◆ **Selected passage**
*** Begin section ***

Silverstone is quite unfamiliar brand to me. It may be good (based on your posts I see no reason to doubt it) but I decided to suggest a brand I know. Also the suggested budget leaves a room for upgrades and bigger PSU never actually hurts :p

Audio: Not necessarily true anymore, the onboard audio on that board has better specs than the Audigy 1 (106db snr vs. 100 db snr), and from my limited listening with each, I'd rate them comparably. And Creative still struggles to make proper drivers, I've wasted more time getting my Audigy 2 ZS working in Vista 64-bit than all the rest of my hardware combined.

Have you tried playing games with both audio solutions? Because the major reason why I dislike integrated audio is the fact that they tend to be quite a resource hogs. E.g. in Oblivion it was a very common solution to big stutters to disable integrated audio and buy a cheap audio card. I'm not familiar with Vista issues though as I still use XP.

And about E8400. Like Zelig said it's not guaranteed they reach 4GHz+ easily. And in case you'd get a good one you'd also need to get faster, more expensive memory because most of the cheap 800MHz memories can't be pushed to 900 - 1000MHz or so required.
 
Unless you *know* you'll make use of a quadcore CPU, go with the E8500 instead of a quad (unless you plan to overclock, of course). The number of apps where quadcore currently shows any *significant* advantage over dualcore is very, very small... but to get that quadcore you have to sacrifice a significant bit of clock speed, FSB AND L2 cache.

IMO looking at it from a gamer/general user perspective, the E8500 is a no-brainer.
 
Mate, with a limit of US$3000, you will be able to build a super computer capable of staying up to date for at least the next 3-4 years!

Even with US$2k, you will be setting a pretty good level!
 
I'm thinking of setting up my home office and this is what's on my desktop at work with dual screens. Good deal or not?
Base Unit: DellOptiPlex 755 Desktop
Processor Core 2 Quad Q6600/2.40GHz
Memory: 4.0GB 800MHz DDR2
Hard Disk 80GB SATA 3.0Gb/s and 8MB DataBurst Cache (upgradable)
Monitor: No Monitor in base price, but 1 or 2 monitors can be added
Operating System Windows XP Home, Service Pack 2 with media (upgradable)
Peripherals Keyboard, optical 5 button mouse, 16x DVD-ROM (upgradable), 9 USB ports
Price $755
Shipping/handling $20
 
I'm thinking of setting up my home office and this is what's on my desktop at work with dual screens. Good deal or not?

*** End section ***

◆ **Task list**
(1) Rewrite the paragraph of the PC build discussion that begins "And about E8400" in a shorter form, keeping its main facts.
(2) Write the next post in the PC build discussion, following on from its final sentence.

◆ **Data for analysis**
*** Begin section ***

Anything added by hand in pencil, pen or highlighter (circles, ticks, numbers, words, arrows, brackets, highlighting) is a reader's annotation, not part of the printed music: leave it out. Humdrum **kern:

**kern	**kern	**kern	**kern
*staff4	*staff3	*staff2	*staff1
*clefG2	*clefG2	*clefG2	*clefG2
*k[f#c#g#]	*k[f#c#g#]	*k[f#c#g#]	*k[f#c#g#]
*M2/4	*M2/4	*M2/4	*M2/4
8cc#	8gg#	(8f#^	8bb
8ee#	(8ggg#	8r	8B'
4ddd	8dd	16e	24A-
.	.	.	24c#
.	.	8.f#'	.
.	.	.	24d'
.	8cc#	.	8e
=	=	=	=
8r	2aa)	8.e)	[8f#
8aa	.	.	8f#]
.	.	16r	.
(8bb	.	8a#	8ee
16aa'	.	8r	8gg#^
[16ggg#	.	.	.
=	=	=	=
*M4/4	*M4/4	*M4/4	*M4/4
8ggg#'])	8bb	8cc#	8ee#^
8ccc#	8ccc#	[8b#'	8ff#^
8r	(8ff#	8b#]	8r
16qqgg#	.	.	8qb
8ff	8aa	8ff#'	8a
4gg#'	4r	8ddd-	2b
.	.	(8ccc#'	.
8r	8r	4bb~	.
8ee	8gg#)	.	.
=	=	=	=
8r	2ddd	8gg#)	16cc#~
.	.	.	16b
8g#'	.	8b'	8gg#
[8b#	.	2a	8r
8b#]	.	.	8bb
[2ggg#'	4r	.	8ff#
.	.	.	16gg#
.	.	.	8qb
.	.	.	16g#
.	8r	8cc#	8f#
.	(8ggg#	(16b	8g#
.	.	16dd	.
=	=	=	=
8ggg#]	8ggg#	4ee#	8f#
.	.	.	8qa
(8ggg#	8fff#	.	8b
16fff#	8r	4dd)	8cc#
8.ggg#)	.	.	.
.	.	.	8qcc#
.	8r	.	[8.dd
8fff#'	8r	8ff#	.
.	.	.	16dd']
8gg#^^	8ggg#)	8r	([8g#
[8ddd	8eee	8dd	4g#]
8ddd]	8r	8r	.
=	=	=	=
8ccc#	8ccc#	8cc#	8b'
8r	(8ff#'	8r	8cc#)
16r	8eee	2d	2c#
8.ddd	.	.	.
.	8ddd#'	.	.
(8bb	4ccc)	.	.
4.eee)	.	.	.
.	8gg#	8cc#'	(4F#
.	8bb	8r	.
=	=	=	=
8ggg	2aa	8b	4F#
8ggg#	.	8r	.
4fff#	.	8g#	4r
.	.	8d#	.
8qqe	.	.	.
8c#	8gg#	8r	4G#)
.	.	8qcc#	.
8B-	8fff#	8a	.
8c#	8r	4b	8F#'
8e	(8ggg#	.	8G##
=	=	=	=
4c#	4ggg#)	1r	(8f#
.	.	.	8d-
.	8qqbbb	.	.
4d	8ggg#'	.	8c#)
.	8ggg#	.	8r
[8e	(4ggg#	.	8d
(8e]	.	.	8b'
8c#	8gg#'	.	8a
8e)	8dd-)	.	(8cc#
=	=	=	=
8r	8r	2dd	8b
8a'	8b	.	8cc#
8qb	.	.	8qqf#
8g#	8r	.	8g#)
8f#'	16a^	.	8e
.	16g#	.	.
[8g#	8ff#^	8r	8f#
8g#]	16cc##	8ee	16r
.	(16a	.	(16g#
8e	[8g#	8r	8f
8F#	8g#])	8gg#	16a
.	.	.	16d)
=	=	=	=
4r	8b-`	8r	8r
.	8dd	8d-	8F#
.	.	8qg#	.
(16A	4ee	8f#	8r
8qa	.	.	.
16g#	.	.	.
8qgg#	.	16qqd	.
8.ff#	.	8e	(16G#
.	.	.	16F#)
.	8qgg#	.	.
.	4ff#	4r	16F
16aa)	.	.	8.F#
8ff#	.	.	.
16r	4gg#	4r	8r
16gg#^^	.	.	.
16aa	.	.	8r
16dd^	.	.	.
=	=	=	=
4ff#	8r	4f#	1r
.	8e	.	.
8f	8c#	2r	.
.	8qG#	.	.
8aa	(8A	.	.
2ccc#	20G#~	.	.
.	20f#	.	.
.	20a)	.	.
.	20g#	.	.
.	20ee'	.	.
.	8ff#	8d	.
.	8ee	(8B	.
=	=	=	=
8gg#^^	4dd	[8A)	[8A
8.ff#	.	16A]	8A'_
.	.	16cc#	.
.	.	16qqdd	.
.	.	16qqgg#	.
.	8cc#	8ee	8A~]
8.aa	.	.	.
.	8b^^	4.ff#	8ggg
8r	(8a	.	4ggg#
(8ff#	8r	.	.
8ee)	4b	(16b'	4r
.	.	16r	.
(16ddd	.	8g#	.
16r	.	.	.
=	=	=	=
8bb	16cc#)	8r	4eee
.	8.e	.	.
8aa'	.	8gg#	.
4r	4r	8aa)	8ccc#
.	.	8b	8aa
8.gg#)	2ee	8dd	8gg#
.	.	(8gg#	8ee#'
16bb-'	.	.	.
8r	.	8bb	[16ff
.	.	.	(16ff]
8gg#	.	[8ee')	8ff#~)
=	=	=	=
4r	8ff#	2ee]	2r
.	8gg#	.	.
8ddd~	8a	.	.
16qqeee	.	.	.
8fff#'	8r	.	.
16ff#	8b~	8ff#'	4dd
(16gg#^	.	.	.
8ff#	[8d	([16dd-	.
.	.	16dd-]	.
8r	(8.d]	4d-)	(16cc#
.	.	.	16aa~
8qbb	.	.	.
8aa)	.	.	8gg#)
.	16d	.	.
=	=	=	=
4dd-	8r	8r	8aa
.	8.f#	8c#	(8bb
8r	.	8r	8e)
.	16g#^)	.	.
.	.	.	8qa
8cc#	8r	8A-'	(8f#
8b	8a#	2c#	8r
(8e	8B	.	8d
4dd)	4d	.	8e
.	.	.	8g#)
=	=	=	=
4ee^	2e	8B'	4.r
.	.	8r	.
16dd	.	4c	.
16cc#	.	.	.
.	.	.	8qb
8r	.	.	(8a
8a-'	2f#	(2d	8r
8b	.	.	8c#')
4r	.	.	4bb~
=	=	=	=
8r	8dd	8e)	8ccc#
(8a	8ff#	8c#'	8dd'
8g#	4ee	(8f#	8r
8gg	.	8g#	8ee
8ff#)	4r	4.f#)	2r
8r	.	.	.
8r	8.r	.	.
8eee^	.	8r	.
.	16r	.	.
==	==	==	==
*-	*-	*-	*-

*** End section ***

◆ **Answers to the tasks**
(1) An E8400 isn't guaranteed to reach 4GHz+ easily. Even a good one would need faster, pricier memory, since most cheap 800MHz memory can't be pushed to the 900–1000MHz required.

(2)
Home office means it's going to be for work only? Then it depends on what kind work you're doing with it. I have a hunch that it's not very balanced in any case (processor seems to way more beefy than the rest of the system).
 
I'm thinking of setting up my home office and this is what's on my desktop at work with dual screens. Good deal or not?

Better off going with Vista for a rig like that, unless your using programs that haven't been updated in years, which require XP. Vista (64-bit) would also allow use of all 4gb of ram.

And the hard drive seems puny, I've seen 500gb drives going for as low as $80, you can't be saving much money going with the 80gb drive.

Does the video card, or onboard video have dual DVI? A lot of monitors really suffer if they're not used with DVI ports.

Other than that, the computer would be great for anything other than gaming.
 
OK thanks for the info. I need to find out more from my inhouse tech guy regarding connectivity and such. I'll ask him some of the questions you guys have posed.
 
Would the new ATI 3870 be a good buy? It costs about the same as most nVidia cards, and seems better on paper.
 
The 512MB 8800GT cards are about the same price (slightly cheaper most places) but are faster.
 
Would the new ATI 3870 be a good buy? It costs about the same as most nVidia cards, and seems better on paper.

I'd remember that in most tests ATI 3870 was 15-20 percent slower than NVidia 8800GT. Also majority of 8800GT cards on sale today seem to have better cooler than the original stock version so 3870 doesn't seem very inviting buy at the moment.
 
I agree. 8800GT is the way to go at this time. recently I just got my MSI Geforce 8800GT 512MB for only $192 on sale, It's easy to install, this card has worked perfectly ever since! No problems - all settings are easy to adjust.